Já entre colegas, é importante cultivar uma cultura de apoio mútuo: às vezes, estar ao lado de quem vive uma situação difícil e validar sua experiência já é um grande passo. Ouvir sem julgar, acolher sem hesitar e, quando possível, orientar a procurar os canais certos para resolver a questão são formas práticas de fazer isso sem esforço no dia a dia.
6. Incentive a visibilidade e a representatividade
Quando pessoas LGBTQIAPN+ ocupam espaços de liderança, falam abertamente sobre suas vivências ou participam de campanhas internas, o ambiente de trabalho se torna mais seguro para todas as pessoas. É papel do RH apoiar essa visibilidade com ações afirmativas, como programas de liderança para grupos minorizados ou comunicações internas que celebrem a diversidade de forma genuína.
Para os demais colaboradores, reconhecer e valorizar essa presença é também muito importante. Afinal, evitar o silenciamento e reforçar o apoio contribui para quebrar o ciclo de exclusão.
Visibilidade não é sobre expor ninguém, mas sobre permitir que cada pessoa possa ser quem é sem medo.
7. Cuide da linguagem e do ambiente
As palavras moldam a cultura. RHs podem liderar mudanças adotando formulários mais inclusivos (como opções de pronome ou nome social), orientando a liderança a evitar generalizações e promovendo campanhas que tragam visibilidade para o impacto de uma linguagem respeitosa.
Para quem atua no dia a dia, pequenas atitudes fazem a diferença: perguntar como a pessoa prefere ser chamada, evitar suposições sobre identidade ou orientação e interromper comentários ofensivos são formas diretas de tornar o espaço mais acolhedor.
8. Faça disso um compromisso contínuo
Incluir não é uma meta com prazo de validade: é um processo vivo, que exige revisão, escuta e atualização constante. Por isso, é importante que os RHs garantam que esse tema esteja presente o ano todo, e não apenas no mês de junho.
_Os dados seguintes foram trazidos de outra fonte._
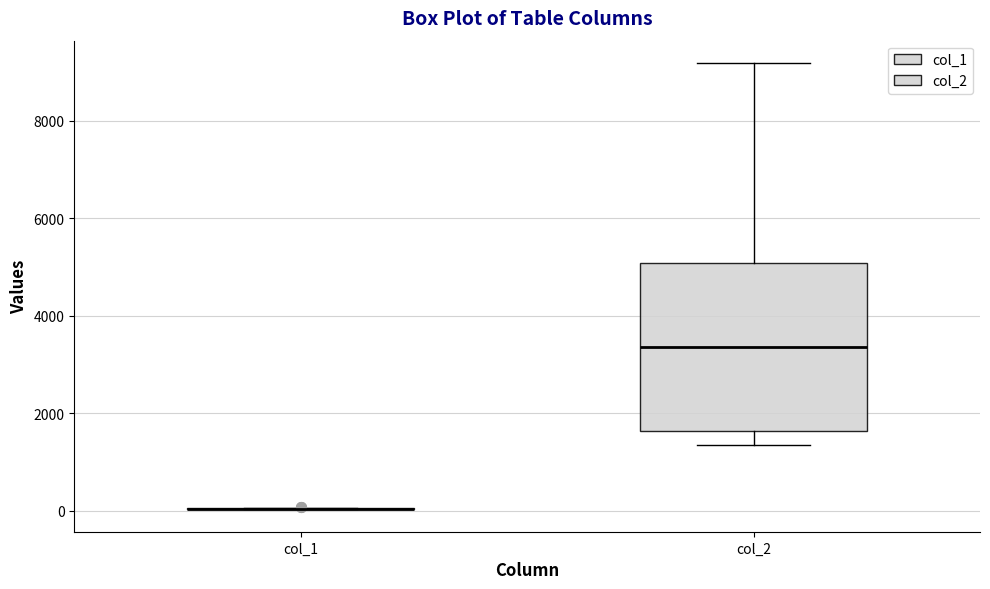

Reading left to right, read every box against the y-axis: the position of its median line, the range the box covers, and the ends of its whiskers. The values are not printed on the chart, so give them approximately, as read against the axis.

col_1: box collapsed to a line at 0, whiskers 0 to 0
col_2: median 3400, box 1600 to 5000, whiskers 1400 to 9200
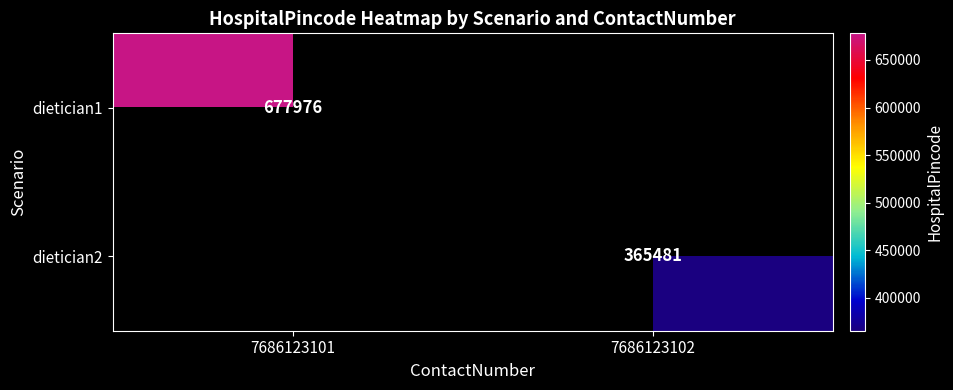

Is it true that dietician2 equals 365481 at 7686123102?

True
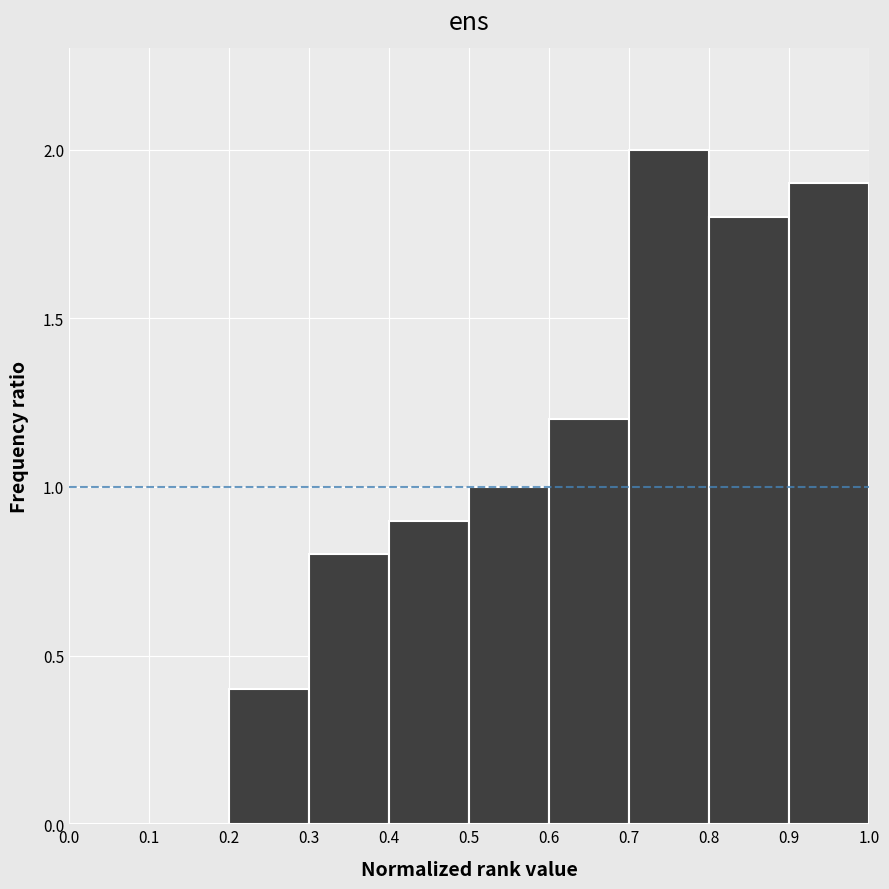

Which range on the x-axis has the tallest bar?

0.7 to 0.8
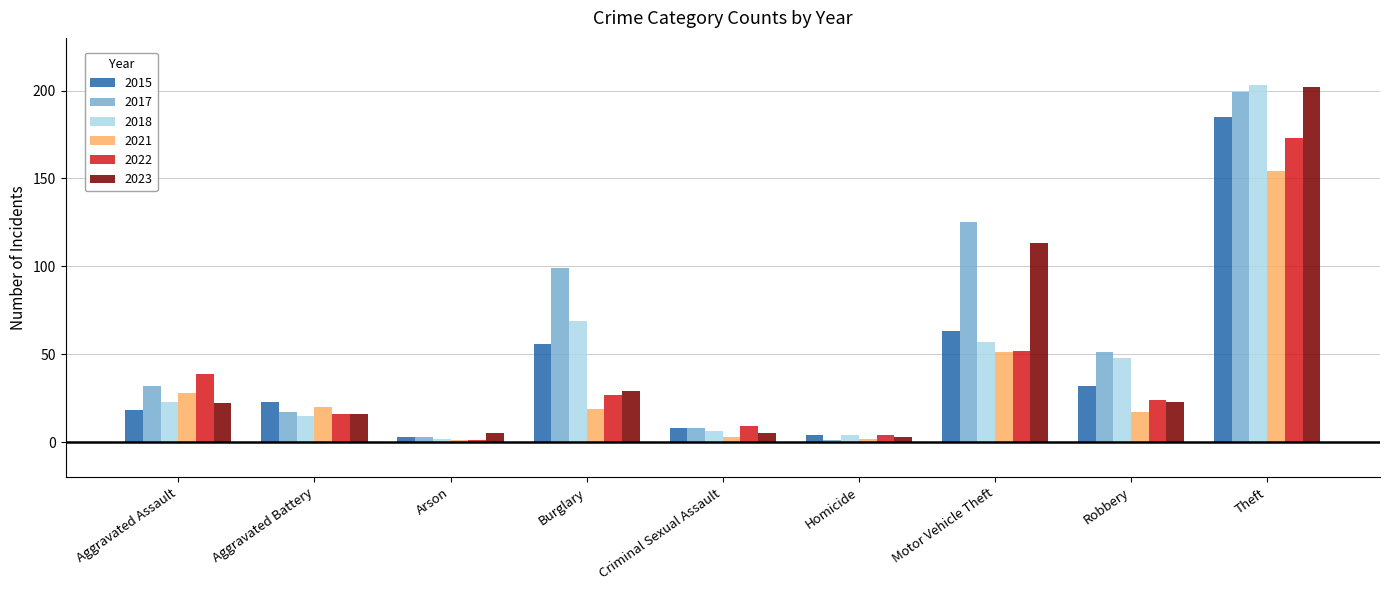

What is the minimum value shown in the chart?

1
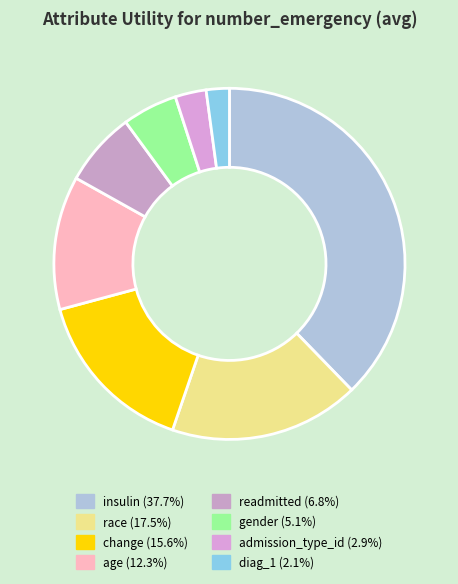

Rank the categories by value from lowest to highest.

diag_1, admission_type_id, gender, readmitted, age, change, race, insulin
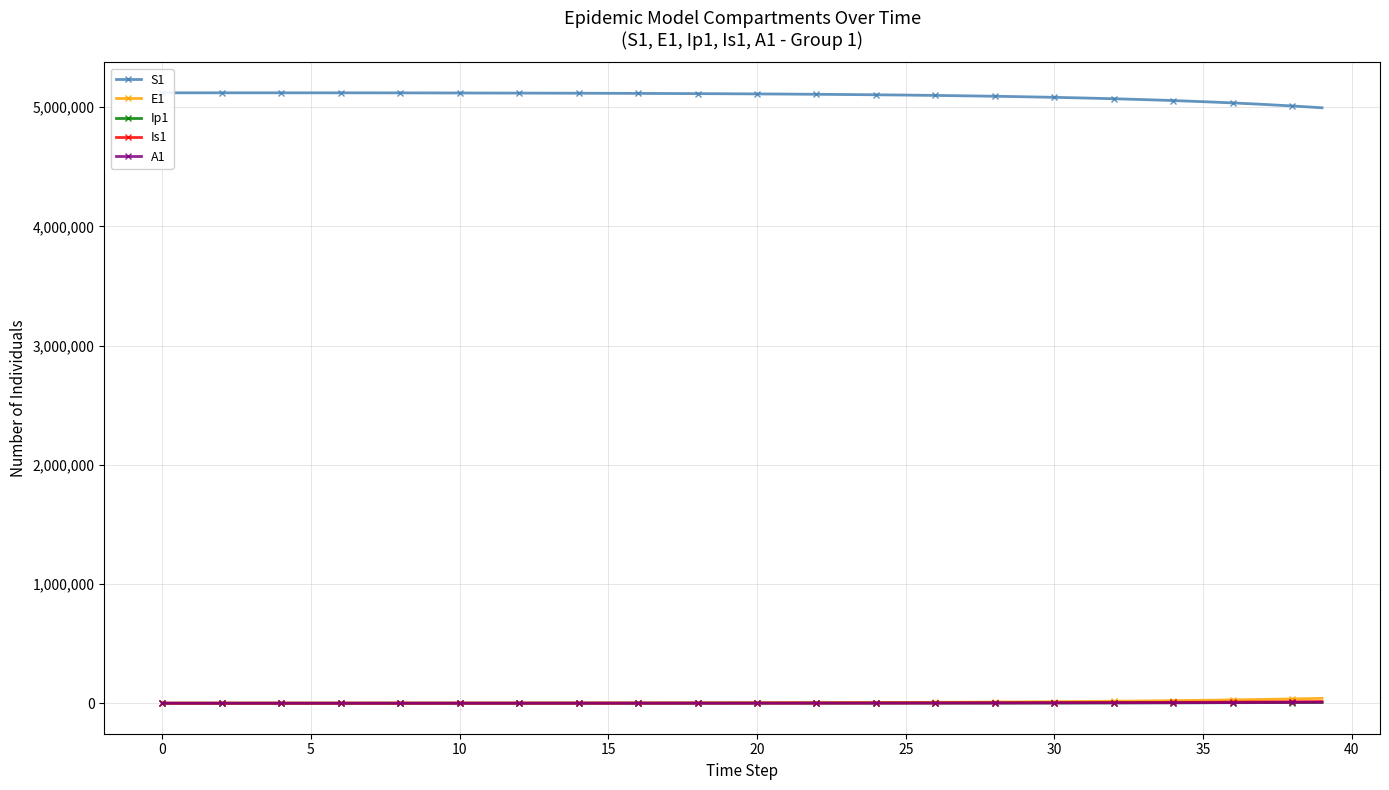

What are all the series names shown in the legend?

S1, E1, Ip1, Is1, A1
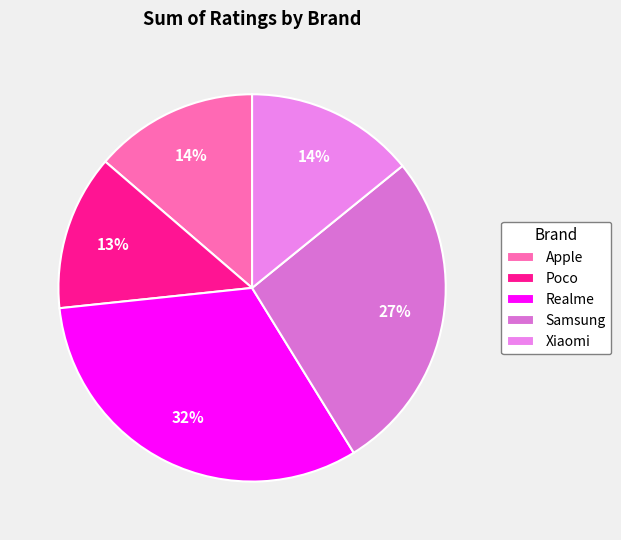

The Realme slice represents 45% of the pie. True or false?

False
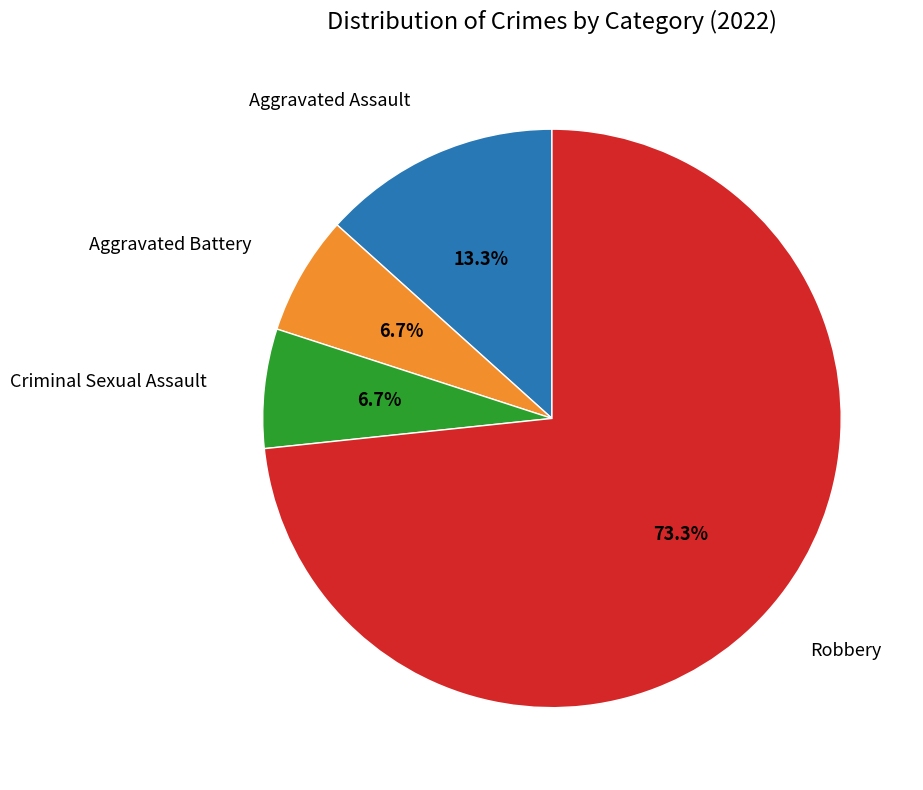

Is there a majority slice in this chart?

Yes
Reavaliar políticas, ouvir os próprios times, adaptar ações conforme as demandas reais, tudo isso ajuda a criar um ambiente que evolui com as pessoas.
E colaboradores também têm um papel essencial nessa continuidade, sendo vigilantes, cobrando coerência da empresa e reconhecendo os avanços. A luta contra a LGBTfobia no ambiente de trabalho só tem efeito quando todo mundo se compromete e se envolve com ela.
Pode parecer pouco, mas começar a combater a LGBTfobia nos espaços que habitamos diariamente já pode causar um grande impacto na sociedade. Quando um ambiente de trabalho se torna mais seguro e acolhedor, ele reverbera mudanças muito além das suas paredes. Cada gesto conta, cada atitude soma. E cada pessoa pode ser parte ativa dessa transformação.